• **Written task**
Write only the number of lines in the entries below that contain the string "offrent".

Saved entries
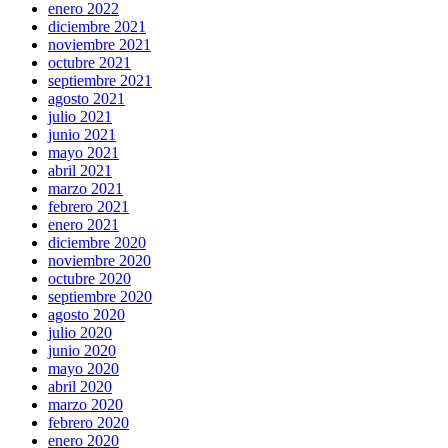
enero 2022
diciembre 2021
noviembre 2021
octubre 2021
septiembre 2021
agosto 2021
julio 2021
junio 2021
mayo 2021
abril 2021
marzo 2021
febrero 2021
enero 2021
diciembre 2020
noviembre 2020
octubre 2020
septiembre 2020
agosto 2020
julio 2020
junio 2020
mayo 2020
abril 2020
marzo 2020
febrero 2020
enero 2020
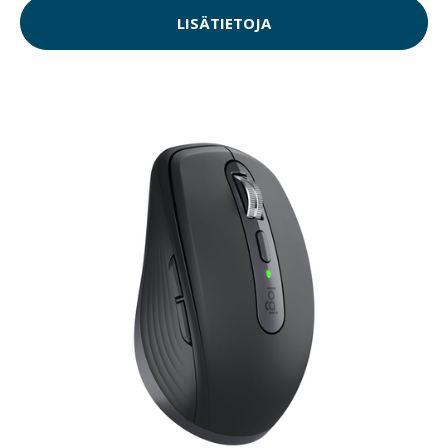
LISÄTIETOJA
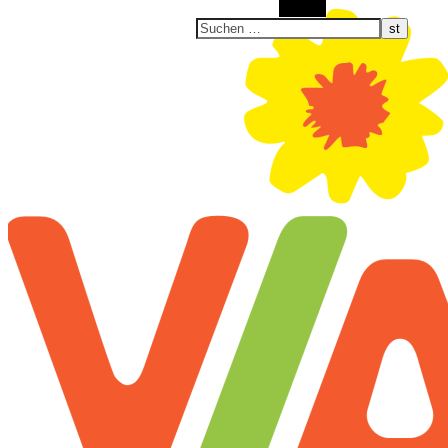
Suchen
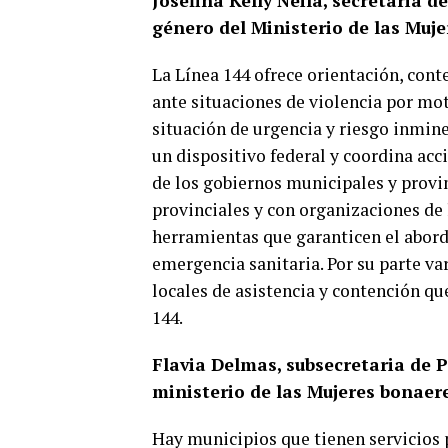
Josefina Kelly Neila, secretaria d
género del Ministerio de las Muje
La Línea 144 ofrece orientación, cont
ante situaciones de violencia por mo
situación de urgencia y riesgo inmine
un dispositivo federal y coordina acc
de los gobiernos municipales y provin
provinciales y con organizaciones de l
herramientas que garanticen el aborda
emergencia sanitaria. Por su parte va
locales de asistencia y contención q
144.
Flavia Delmas, subsecretaria de P
ministerio de las Mujeres bonaer
Hay municipios que tienen servicios p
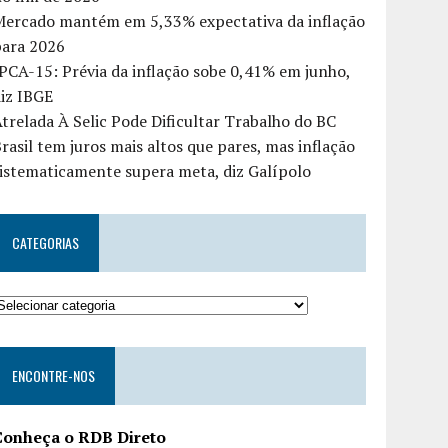
Mercado mantém em 5,33% expectativa da inflação
para 2026
PCA-15: Prévia da inflação sobe 0,41% em junho,
iz IBGE
trelada À Selic Pode Dificultar Trabalho do BC
rasil tem juros mais altos que pares, mas inflação
istematicamente supera meta, diz Galípolo
CATEGORIAS
ENCONTRE-NOS
Conheça o RDB Direto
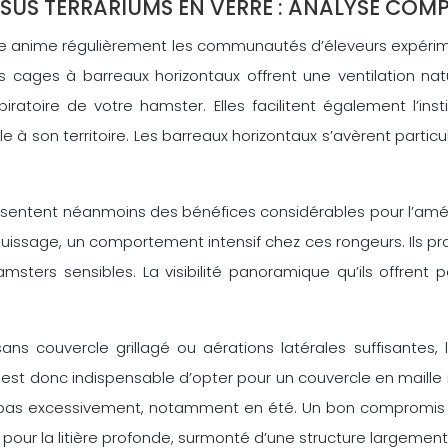
US TERRARIUMS EN VERRE : ANALYSE COMP
rre anime régulièrement les communautés d’éleveurs expér
es cages à barreaux horizontaux offrent une ventilation na
piratoire de votre hamster. Elles facilitent également l’i
e à son territoire. Les barreaux horizontaux s’avèrent part
sentent néanmoins des bénéfices considérables pour l’amé
 fouissage, un comportement intensif chez ces rongeurs. Ils p
msters sensibles. La visibilité panoramique qu’ils offrent
ns couvercle grillagé ou aérations latérales suffisantes, 
est donc indispensable d’opter pour un couvercle en maille mé
e pas excessivement, notamment en été. Un bon compromis 
pour la litière profonde, surmonté d’une structure largement 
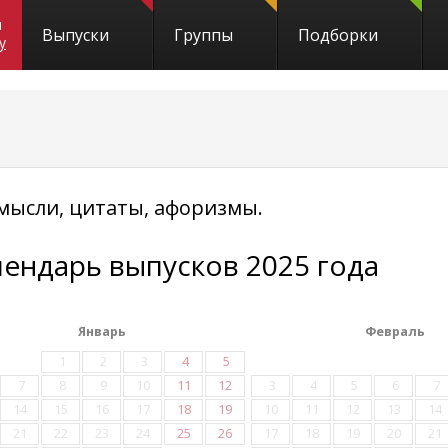
и
Выпуски
Группы
Подборки
y
мысли, цитаты, афоризмы.
лендарь выпусков 2025 года
Январь
Февраль
1
2
3
4
5
7
8
9
10
11
12
3
4
5
6
7
14
15
16
17
18
19
10
11
12
13
14
21
22
23
24
25
26
17
18
19
20
21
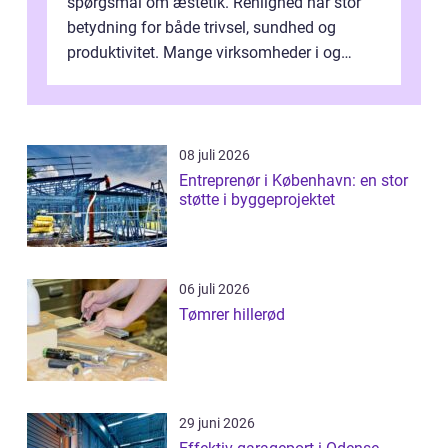
spørgsmål om æstetik. Renlighed har stor
betydning for både trivsel, sundhed og
produktivitet. Mange virksomheder i og
omkring Vejle vælger derfor at få...
08 juli 2026
Entreprenør i København: en stor
støtte i byggeprojektet
06 juli 2026
Tømrer hillerød
29 juni 2026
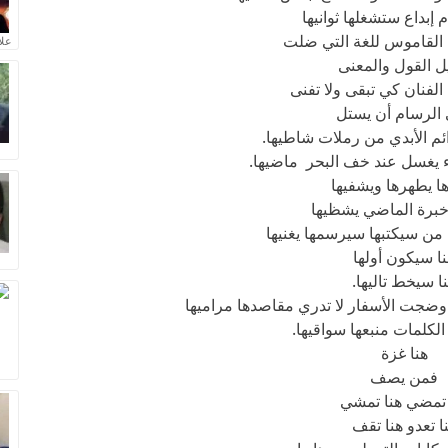
 إبداع ستشغلها ثوانيها
القاموس للغة التي ضلت
علا
ل القول والمعنى
لفنان كي تبقى ولا تفنى
الرسام أن يستل
دائم الأبدي من رملات شاطيها.
اء يغسل عند خف البحر ماضيها.
ا يطهرها ويشفيها
برة الماضي يشظيها
ة من سيكتبها سيرسمها يغنيها
ا سيكون أولها
ا سيخط تاليها.
وضجت الأسفار لا تدري مقاصدها مراميها
الكلمات منبعها سواقيها.
هنا غزة
فمن يصف
 تمضي هنا تمشي
ا تعدو هنا تقف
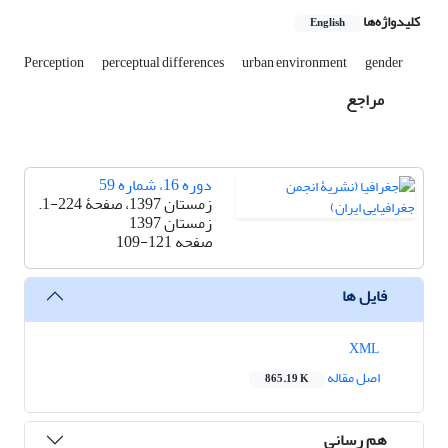
کلیدواژه‌ها
English
Perception
perceptual differences
urban environment
gender
مراجع
دوره 16، شماره 59
زمستان 1397، صفحۀ 224-1.
زمستان 1397
صفحه
109-121
فایل ها
XML
اصل مقاله
865.19 K
هم رسانی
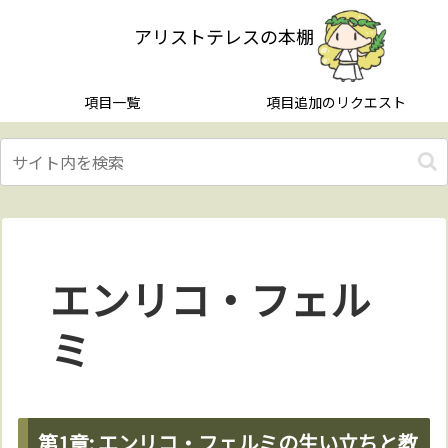
アリストテレスの本棚
項目一覧
項目追加のリクエスト
エンリコ・フェル
ミ
第1章: エンリコ・フェルミの生い立ちと教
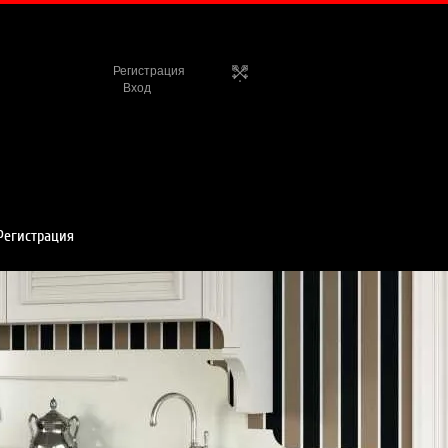
Регистрация
Вход
Регистрация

• **Task answer**
2